A parallel plate capacitor is charged by a battery to 20 V and then disconnected . A simple pendulum consists of a metal bob which is suspended by a nylom thread is placed in the middle of the plates of the capacitor . Then the bob is oscillated towards the negative plate of the capacitor . Each time when the bob touches the negative plate , 10 % of the charge at the negative plate will be transferred to the bob and these charges are then neutralised when the bob touches the positive plate of the capacitor . Determine the potential difference between the plates of the capacitor after 5 complete oscillation of the bob .

Homework Equations

The Attempt at a Solution

so i found that 0.1111 of the negative charges have been neutralised and 0.8889 of the -ve charges is left and i am not sure what to do next .

 

[Stonebridge]

The pd on the capacitor depends on the charge. If it has lost a certain fraction of its charge it should have "lost" the same fraction of its pd.

 

[thereddevils]

The pd on the capacitor depends on the charge. If it has lost a certain fraction of its charge it should have "lost" the same fraction of its pd.

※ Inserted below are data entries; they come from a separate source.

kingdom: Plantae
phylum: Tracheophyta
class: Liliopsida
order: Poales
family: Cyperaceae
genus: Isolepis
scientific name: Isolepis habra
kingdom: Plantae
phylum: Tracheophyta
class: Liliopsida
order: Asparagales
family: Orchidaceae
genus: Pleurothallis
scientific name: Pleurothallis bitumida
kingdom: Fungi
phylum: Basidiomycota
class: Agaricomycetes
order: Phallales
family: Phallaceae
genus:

thanks , am i correct in finding the percentage of -ve charge lost from the plate ? When it says the +ve charge from the other plate neutralise the -ve charge , is the +ve charges also decreasing at the same rate as the -ve charges ?

 

[Stonebridge]

Yes. If you imagine a charged capacitor that has +10 coulomb on one plate (A) and -10 on the other (B), we say that the capacitor has been charged to 10 coulomb. (Not 20)
If you transfer 1 coulomb of negative charge from plate B to plate A, then plate B has lost 1 coulomb and now has -9, while plate A is now +9. (The one negative charge having neutralised one of the positives.)
The result is that the capacitor now has a charge of 9 coulombs. +9 on the one plate and -9 on the other.